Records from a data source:
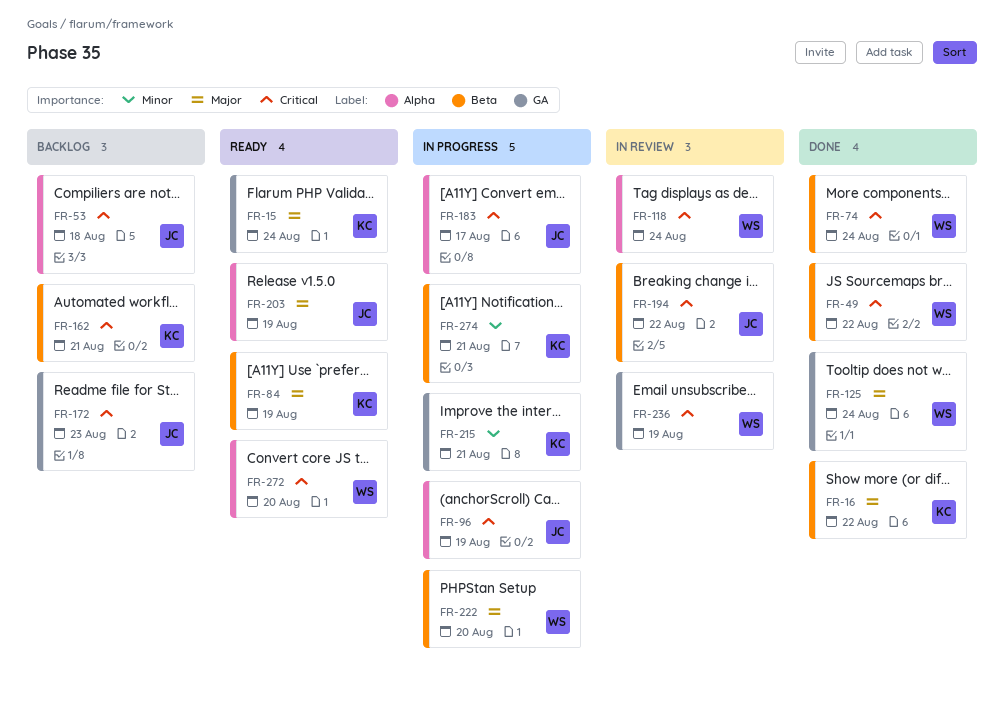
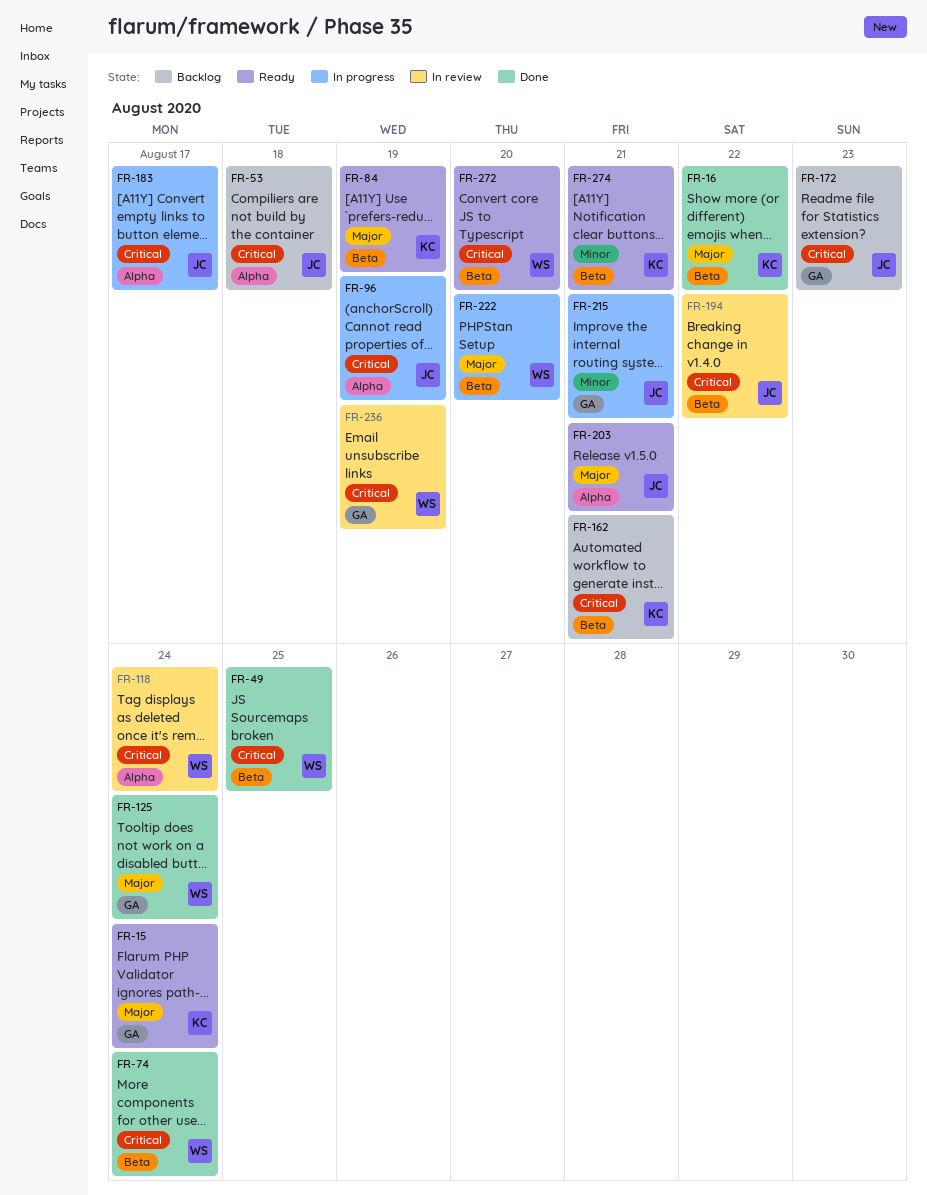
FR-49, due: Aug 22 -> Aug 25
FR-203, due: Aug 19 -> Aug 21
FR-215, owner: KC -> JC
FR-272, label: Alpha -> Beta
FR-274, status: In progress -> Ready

Work to complete
Write out all the data exactly, minus pictures.

Answer box
FR-49, due: Aug 22 -> Aug 25
FR-203, due: Aug 19 -> Aug 21
FR-215, owner: KC -> JC
FR-272, label: Alpha -> Beta
FR-274, status: In progress -> Ready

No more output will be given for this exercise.